Northern Ireland

A6: New dual carriageway to take over three years to complete

Road signs for Castledawson, Bellaghy, Belfast and Magherafelt
Image caption Transport NI is targeting late 2019 or early 2020 for the A6 to be completed

A proposed new dual carriageway between Londonderry and Belfast is expected to take three-and-a-half years to complete, Northern Ireland's roads authority has said.

More than 100 landowners will have their land vested before work begins on the A6 road later this year.

It will replace the existing route from Castledawson in County Londonderry to the M22 motorway to Belfast.

Transport NI has said it hopes the work will begin at the end of this summer.

Affected

Before that, vesting and potential archaeological issues must be settled.

Andrew Hitchener, the project manager, said: "We will continue to work with landowners to engage with them and try to accommodate any of their concerns within the scheme.

"There's in the region of 120 agricultural and non-agricultural landowners that will be affected.

"At the start of the scheme, we will be doing archaeological work to clear the site to ensure there's no delays further along the scheme."

Complexity

Almost 14km (8.7 miles) of new dual carriageway will be constructed, and the stretch of road will have five major junctions and flyovers.

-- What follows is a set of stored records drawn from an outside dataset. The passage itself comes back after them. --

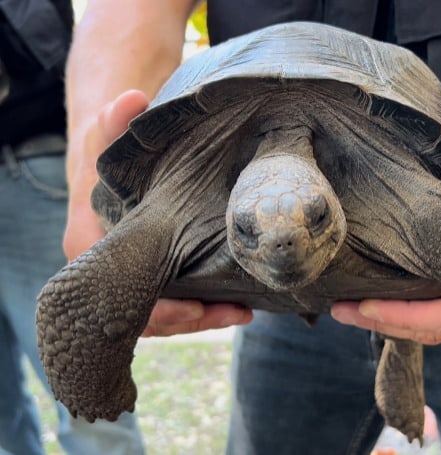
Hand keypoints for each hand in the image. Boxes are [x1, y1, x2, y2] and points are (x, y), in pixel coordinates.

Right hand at [64, 90, 251, 336]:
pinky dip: (204, 305)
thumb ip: (115, 121)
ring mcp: (131, 276)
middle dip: (192, 319)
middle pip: (148, 314)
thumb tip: (132, 99)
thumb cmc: (105, 155)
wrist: (107, 165)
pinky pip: (176, 301)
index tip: (195, 307)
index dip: (159, 307)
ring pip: (165, 315)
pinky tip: (238, 302)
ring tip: (244, 311)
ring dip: (205, 317)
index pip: (121, 292)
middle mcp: (107, 271)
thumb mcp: (107, 135)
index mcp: (90, 245)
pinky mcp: (152, 276)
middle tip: (234, 312)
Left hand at [331, 84, 440, 343]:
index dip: (406, 315)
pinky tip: (361, 296)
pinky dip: (395, 308)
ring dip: (383, 320)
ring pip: (425, 324)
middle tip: (338, 309)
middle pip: (430, 327)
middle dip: (383, 322)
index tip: (364, 306)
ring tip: (339, 306)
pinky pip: (426, 310)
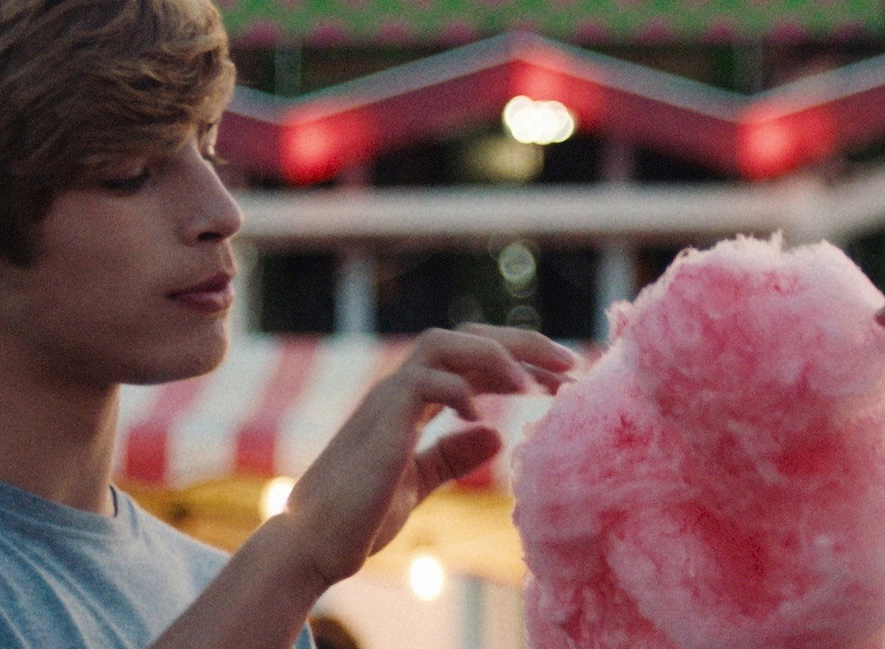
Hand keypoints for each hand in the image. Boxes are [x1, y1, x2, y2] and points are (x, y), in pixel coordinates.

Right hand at [269, 325, 578, 585]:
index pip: (474, 359)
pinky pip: (422, 383)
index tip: (564, 380)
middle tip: (571, 363)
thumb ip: (452, 456)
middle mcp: (400, 388)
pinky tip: (483, 417)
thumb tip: (496, 436)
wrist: (313, 546)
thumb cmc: (360, 518)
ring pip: (442, 343)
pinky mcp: (379, 421)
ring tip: (533, 383)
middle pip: (466, 337)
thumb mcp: (419, 483)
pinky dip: (458, 390)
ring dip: (495, 354)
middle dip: (522, 343)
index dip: (522, 362)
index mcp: (413, 401)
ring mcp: (387, 400)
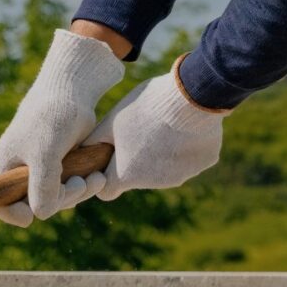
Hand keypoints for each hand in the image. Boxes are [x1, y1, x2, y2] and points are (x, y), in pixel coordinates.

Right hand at [0, 28, 125, 226]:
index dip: (13, 214)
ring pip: (56, 200)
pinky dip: (84, 186)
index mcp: (2, 169)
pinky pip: (69, 190)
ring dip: (78, 193)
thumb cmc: (51, 117)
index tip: (32, 216)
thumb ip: (41, 184)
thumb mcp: (46, 153)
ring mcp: (38, 172)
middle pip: (35, 206)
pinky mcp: (57, 169)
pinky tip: (98, 177)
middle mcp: (17, 174)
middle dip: (61, 200)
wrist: (73, 92)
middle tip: (80, 184)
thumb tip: (39, 215)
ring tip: (95, 179)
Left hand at [86, 60, 225, 197]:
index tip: (110, 159)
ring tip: (164, 124)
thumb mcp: (111, 121)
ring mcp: (182, 174)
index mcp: (127, 176)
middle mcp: (155, 183)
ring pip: (166, 167)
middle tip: (142, 130)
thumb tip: (83, 151)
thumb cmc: (145, 108)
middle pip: (139, 176)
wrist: (191, 96)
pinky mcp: (203, 163)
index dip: (105, 176)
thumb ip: (96, 142)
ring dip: (162, 152)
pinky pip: (191, 156)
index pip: (108, 191)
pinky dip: (186, 144)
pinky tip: (185, 124)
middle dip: (137, 160)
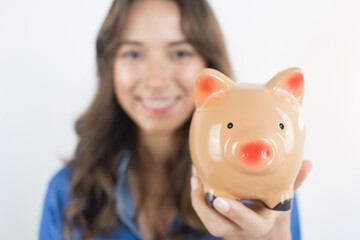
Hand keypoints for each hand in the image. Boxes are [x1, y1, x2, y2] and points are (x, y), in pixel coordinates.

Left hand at [190, 160, 311, 239]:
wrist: (266, 234)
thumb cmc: (275, 214)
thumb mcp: (285, 200)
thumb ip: (294, 182)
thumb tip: (307, 163)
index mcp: (260, 226)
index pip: (248, 223)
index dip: (234, 212)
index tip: (221, 199)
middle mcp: (241, 231)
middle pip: (218, 227)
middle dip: (203, 205)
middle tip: (197, 180)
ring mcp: (228, 229)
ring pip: (207, 221)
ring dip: (197, 198)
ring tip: (195, 174)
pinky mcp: (218, 222)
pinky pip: (205, 213)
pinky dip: (198, 196)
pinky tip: (196, 176)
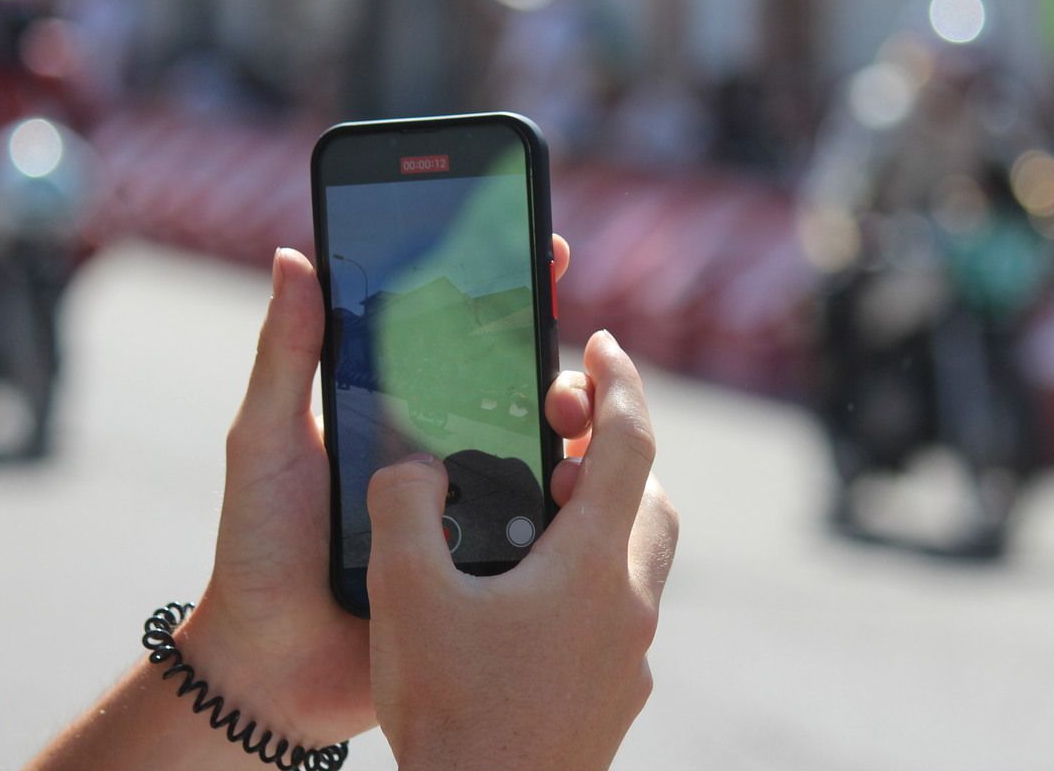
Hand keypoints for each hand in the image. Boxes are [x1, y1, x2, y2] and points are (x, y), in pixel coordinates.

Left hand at [180, 238, 572, 747]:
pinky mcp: (493, 566)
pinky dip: (573, 500)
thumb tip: (292, 254)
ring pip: (546, 452)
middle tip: (561, 352)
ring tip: (568, 425)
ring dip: (571, 428)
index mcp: (397, 409)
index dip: (504, 289)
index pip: (459, 337)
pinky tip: (579, 486)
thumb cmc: (261, 545)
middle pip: (519, 387)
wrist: (272, 666)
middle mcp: (445, 450)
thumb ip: (287, 354)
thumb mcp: (268, 439)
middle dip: (553, 359)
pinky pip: (547, 526)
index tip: (538, 248)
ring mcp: (474, 507)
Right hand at [367, 330, 679, 770]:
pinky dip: (589, 581)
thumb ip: (405, 506)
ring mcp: (629, 656)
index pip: (630, 442)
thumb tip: (415, 464)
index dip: (618, 381)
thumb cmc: (452, 710)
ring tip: (534, 520)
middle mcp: (629, 604)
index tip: (599, 343)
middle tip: (556, 444)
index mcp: (593, 563)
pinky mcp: (615, 697)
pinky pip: (618, 613)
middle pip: (649, 499)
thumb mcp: (404, 594)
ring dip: (603, 521)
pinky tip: (525, 603)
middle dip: (614, 454)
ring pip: (639, 561)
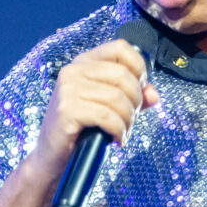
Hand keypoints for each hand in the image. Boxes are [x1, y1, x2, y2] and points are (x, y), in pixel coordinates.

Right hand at [35, 39, 159, 180]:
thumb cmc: (82, 130)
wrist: (52, 158)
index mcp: (84, 63)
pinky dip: (119, 130)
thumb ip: (133, 96)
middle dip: (135, 100)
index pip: (120, 48)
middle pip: (122, 75)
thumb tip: (154, 94)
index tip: (140, 89)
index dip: (139, 68)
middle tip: (131, 118)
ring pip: (117, 97)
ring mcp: (67, 89)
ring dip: (127, 119)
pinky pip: (107, 116)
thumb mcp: (110, 107)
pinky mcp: (67, 110)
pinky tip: (117, 139)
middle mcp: (73, 71)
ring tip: (123, 131)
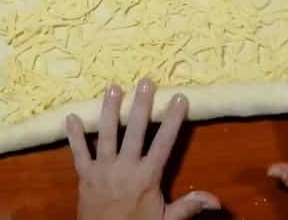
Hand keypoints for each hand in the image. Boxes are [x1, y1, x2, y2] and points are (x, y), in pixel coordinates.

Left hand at [67, 79, 220, 219]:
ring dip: (109, 110)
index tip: (179, 98)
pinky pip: (78, 153)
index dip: (172, 120)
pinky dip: (74, 136)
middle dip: (140, 106)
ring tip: (113, 87)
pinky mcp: (85, 176)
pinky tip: (71, 117)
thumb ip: (188, 206)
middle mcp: (125, 168)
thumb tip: (217, 200)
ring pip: (107, 135)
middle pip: (134, 131)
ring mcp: (103, 170)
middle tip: (145, 81)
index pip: (164, 143)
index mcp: (147, 177)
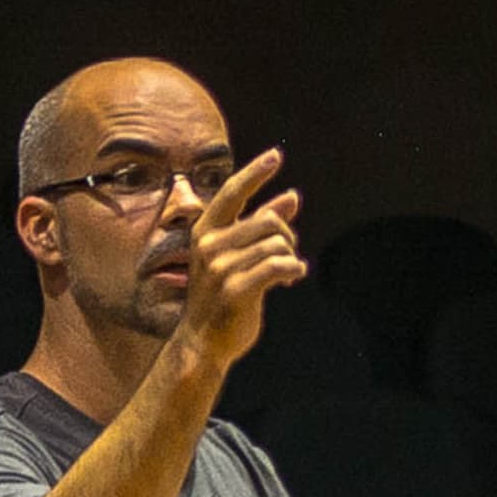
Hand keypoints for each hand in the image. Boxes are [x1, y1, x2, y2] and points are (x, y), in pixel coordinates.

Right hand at [176, 148, 304, 369]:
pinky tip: (293, 277)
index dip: (255, 173)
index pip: (232, 193)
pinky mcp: (236, 290)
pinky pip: (278, 266)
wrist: (203, 342)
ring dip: (291, 256)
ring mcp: (221, 268)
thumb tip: (293, 195)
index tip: (276, 155)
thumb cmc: (222, 296)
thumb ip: (261, 225)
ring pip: (276, 244)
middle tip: (290, 252)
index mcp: (204, 231)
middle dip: (287, 236)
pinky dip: (293, 269)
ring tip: (289, 270)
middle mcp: (209, 245)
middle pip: (268, 222)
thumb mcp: (237, 255)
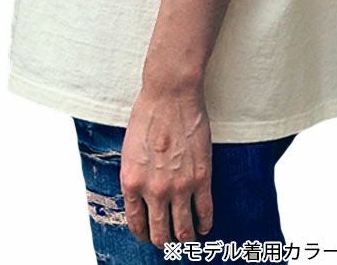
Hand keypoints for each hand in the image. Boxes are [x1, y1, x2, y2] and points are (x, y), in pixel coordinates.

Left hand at [120, 83, 213, 248]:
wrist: (170, 95)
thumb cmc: (148, 114)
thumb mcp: (130, 149)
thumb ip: (136, 175)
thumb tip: (142, 194)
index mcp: (131, 183)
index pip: (136, 223)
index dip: (144, 233)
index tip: (149, 234)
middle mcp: (154, 191)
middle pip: (160, 233)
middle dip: (164, 241)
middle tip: (168, 241)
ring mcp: (179, 187)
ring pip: (183, 230)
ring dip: (185, 238)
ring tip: (187, 238)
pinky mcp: (201, 178)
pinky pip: (205, 212)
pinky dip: (205, 223)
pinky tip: (204, 226)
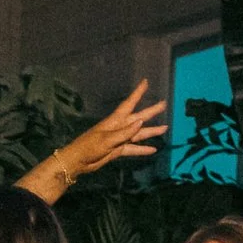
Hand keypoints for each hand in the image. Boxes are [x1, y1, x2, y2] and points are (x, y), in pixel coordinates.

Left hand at [24, 82, 168, 201]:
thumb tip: (141, 122)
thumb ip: (124, 132)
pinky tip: (153, 149)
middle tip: (164, 104)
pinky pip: (133, 149)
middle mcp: (119, 127)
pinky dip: (142, 149)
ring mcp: (119, 139)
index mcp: (115, 121)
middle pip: (139, 118)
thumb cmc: (89, 146)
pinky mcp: (118, 150)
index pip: (129, 103)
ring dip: (151, 131)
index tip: (145, 82)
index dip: (138, 93)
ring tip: (165, 128)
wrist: (78, 161)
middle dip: (151, 112)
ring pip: (138, 134)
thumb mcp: (107, 139)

A park-and-ride at Toomebridge, County Antrim, will be relocated to provide more parking space and increase safety for bus passengers.

The target is to have the road open by late 2019 or early 2020.

Mr Hitchener added: "Our experience of schemes of this size and complexity are that it takes approximately three-and-a-half years, so that will be a guideline."

Standstill

The existing route sees lengthy tailbacks during peak hours on a daily basis.

In the morning, motorists can travel at up to 70mph once they reach the M22 motorway.

But before they get there, their speed can be reduced to 20mph or even 10mph.

On occasions, during the morning rush-hour, traffic grinds to a complete standstill, resulting in tailbacks stretching for miles.

The scenario is reversed during evening rush-hour as commuters return to the north west from the direction of the M22 motorway.